Please go through all the records below and substitute "key" for every "legend", leaving everything else unchanged.

--- START ---

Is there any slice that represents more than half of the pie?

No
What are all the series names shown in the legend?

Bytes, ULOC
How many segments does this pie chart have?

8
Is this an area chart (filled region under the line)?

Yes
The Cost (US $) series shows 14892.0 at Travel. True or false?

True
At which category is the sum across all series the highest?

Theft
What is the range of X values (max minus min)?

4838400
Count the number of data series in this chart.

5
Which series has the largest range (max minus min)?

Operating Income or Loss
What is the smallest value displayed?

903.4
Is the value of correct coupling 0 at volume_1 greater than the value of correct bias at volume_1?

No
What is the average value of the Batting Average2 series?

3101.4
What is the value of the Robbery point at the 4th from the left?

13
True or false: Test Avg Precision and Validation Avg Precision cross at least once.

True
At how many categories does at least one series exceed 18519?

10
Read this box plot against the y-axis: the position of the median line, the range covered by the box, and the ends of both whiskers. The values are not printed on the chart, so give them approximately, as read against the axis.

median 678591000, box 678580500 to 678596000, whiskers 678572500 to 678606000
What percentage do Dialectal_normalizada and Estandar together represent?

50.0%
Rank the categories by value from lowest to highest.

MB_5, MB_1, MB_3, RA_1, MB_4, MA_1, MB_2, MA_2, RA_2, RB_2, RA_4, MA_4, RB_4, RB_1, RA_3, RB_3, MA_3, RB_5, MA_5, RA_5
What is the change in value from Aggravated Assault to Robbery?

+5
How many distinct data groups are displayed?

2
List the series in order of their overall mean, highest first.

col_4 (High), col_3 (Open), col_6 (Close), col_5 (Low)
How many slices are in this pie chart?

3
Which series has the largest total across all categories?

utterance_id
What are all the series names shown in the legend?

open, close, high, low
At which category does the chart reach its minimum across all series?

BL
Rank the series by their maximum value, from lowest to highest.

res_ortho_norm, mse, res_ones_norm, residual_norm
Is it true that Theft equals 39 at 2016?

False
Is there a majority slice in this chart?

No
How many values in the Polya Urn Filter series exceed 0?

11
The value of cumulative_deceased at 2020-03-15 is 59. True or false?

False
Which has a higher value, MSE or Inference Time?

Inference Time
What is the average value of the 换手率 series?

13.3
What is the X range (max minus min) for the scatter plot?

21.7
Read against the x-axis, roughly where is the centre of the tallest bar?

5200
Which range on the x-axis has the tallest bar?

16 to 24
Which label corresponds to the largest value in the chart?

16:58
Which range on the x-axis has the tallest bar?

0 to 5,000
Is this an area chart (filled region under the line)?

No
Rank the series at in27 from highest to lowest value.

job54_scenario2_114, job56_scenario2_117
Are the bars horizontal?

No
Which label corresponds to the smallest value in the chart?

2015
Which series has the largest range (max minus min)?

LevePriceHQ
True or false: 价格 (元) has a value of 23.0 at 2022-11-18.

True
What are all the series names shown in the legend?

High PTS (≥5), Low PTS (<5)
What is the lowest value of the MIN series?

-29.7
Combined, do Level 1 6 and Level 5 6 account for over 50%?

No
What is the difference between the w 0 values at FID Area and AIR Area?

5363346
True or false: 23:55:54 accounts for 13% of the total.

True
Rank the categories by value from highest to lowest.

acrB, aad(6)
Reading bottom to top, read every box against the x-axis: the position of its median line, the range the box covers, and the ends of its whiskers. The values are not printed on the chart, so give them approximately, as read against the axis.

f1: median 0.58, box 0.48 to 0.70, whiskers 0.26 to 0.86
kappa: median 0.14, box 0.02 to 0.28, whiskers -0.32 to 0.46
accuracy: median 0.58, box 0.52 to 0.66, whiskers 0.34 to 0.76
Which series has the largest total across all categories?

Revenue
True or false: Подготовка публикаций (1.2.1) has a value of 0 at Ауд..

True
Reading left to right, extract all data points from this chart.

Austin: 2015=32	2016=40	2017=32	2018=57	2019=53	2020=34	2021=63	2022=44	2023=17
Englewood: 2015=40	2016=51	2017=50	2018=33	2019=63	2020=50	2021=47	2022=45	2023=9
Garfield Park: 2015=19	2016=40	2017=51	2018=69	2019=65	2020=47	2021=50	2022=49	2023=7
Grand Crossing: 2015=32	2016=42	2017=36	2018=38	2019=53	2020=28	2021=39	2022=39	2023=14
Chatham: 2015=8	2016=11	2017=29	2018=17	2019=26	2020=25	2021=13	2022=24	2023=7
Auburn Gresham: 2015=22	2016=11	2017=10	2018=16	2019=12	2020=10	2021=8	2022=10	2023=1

--- END ---

Written answer
Is there any slice that represents more than half of the pie?

No
What are all the series names shown in the key?

Bytes, ULOC
How many segments does this pie chart have?

8
Is this an area chart (filled region under the line)?

Yes
The Cost (US $) series shows 14892.0 at Travel. True or false?

True
At which category is the sum across all series the highest?

Theft
What is the range of X values (max minus min)?

4838400
Count the number of data series in this chart.

5
Which series has the largest range (max minus min)?

Operating Income or Loss
What is the smallest value displayed?

903.4
Is the value of correct coupling 0 at volume_1 greater than the value of correct bias at volume_1?

No
What is the average value of the Batting Average2 series?

3101.4
What is the value of the Robbery point at the 4th from the left?

13
True or false: Test Avg Precision and Validation Avg Precision cross at least once.

True
At how many categories does at least one series exceed 18519?

10
Read this box plot against the y-axis: the position of the median line, the range covered by the box, and the ends of both whiskers. The values are not printed on the chart, so give them approximately, as read against the axis.

median 678591000, box 678580500 to 678596000, whiskers 678572500 to 678606000
What percentage do Dialectal_normalizada and Estandar together represent?

50.0%
Rank the categories by value from lowest to highest.

MB_5, MB_1, MB_3, RA_1, MB_4, MA_1, MB_2, MA_2, RA_2, RB_2, RA_4, MA_4, RB_4, RB_1, RA_3, RB_3, MA_3, RB_5, MA_5, RA_5
What is the change in value from Aggravated Assault to Robbery?

+5
How many distinct data groups are displayed?

2
List the series in order of their overall mean, highest first.

col_4 (High), col_3 (Open), col_6 (Close), col_5 (Low)
How many slices are in this pie chart?

3
Which series has the largest total across all categories?

utterance_id
What are all the series names shown in the key?

open, close, high, low
At which category does the chart reach its minimum across all series?

BL
Rank the series by their maximum value, from lowest to highest.

res_ortho_norm, mse, res_ones_norm, residual_norm
Is it true that Theft equals 39 at 2016?

False
Is there a majority slice in this chart?

No
How many values in the Polya Urn Filter series exceed 0?

11
The value of cumulative_deceased at 2020-03-15 is 59. True or false?

False
Which has a higher value, MSE or Inference Time?

Inference Time
What is the average value of the 换手率 series?

13.3
What is the X range (max minus min) for the scatter plot?

21.7
Read against the x-axis, roughly where is the centre of the tallest bar?

5200
Which range on the x-axis has the tallest bar?

16 to 24
Which label corresponds to the largest value in the chart?

16:58
Which range on the x-axis has the tallest bar?

0 to 5,000
Is this an area chart (filled region under the line)?

No
Rank the series at in27 from highest to lowest value.

job54_scenario2_114, job56_scenario2_117
Are the bars horizontal?

No
Which label corresponds to the smallest value in the chart?

2015
Which series has the largest range (max minus min)?

LevePriceHQ
True or false: 价格 (元) has a value of 23.0 at 2022-11-18.

True
What are all the series names shown in the key?

High PTS (≥5), Low PTS (<5)
What is the lowest value of the MIN series?

-29.7
Combined, do Level 1 6 and Level 5 6 account for over 50%?

No
What is the difference between the w 0 values at FID Area and AIR Area?

5363346
True or false: 23:55:54 accounts for 13% of the total.

True
Rank the categories by value from highest to lowest.

acrB, aad(6)
Reading bottom to top, read every box against the x-axis: the position of its median line, the range the box covers, and the ends of its whiskers. The values are not printed on the chart, so give them approximately, as read against the axis.

f1: median 0.58, box 0.48 to 0.70, whiskers 0.26 to 0.86
kappa: median 0.14, box 0.02 to 0.28, whiskers -0.32 to 0.46
accuracy: median 0.58, box 0.52 to 0.66, whiskers 0.34 to 0.76
Which series has the largest total across all categories?

Revenue
True or false: Подготовка публикаций (1.2.1) has a value of 0 at Ауд..

True
Reading left to right, extract all data points from this chart.

Austin: 2015=32	2016=40	2017=32	2018=57	2019=53	2020=34	2021=63	2022=44	2023=17
Englewood: 2015=40	2016=51	2017=50	2018=33	2019=63	2020=50	2021=47	2022=45	2023=9
Garfield Park: 2015=19	2016=40	2017=51	2018=69	2019=65	2020=47	2021=50	2022=49	2023=7
Grand Crossing: 2015=32	2016=42	2017=36	2018=38	2019=53	2020=28	2021=39	2022=39	2023=14
Chatham: 2015=8	2016=11	2017=29	2018=17	2019=26	2020=25	2021=13	2022=24	2023=7
Auburn Gresham: 2015=22	2016=11	2017=10	2018=16	2019=12	2020=10	2021=8	2022=10	2023=1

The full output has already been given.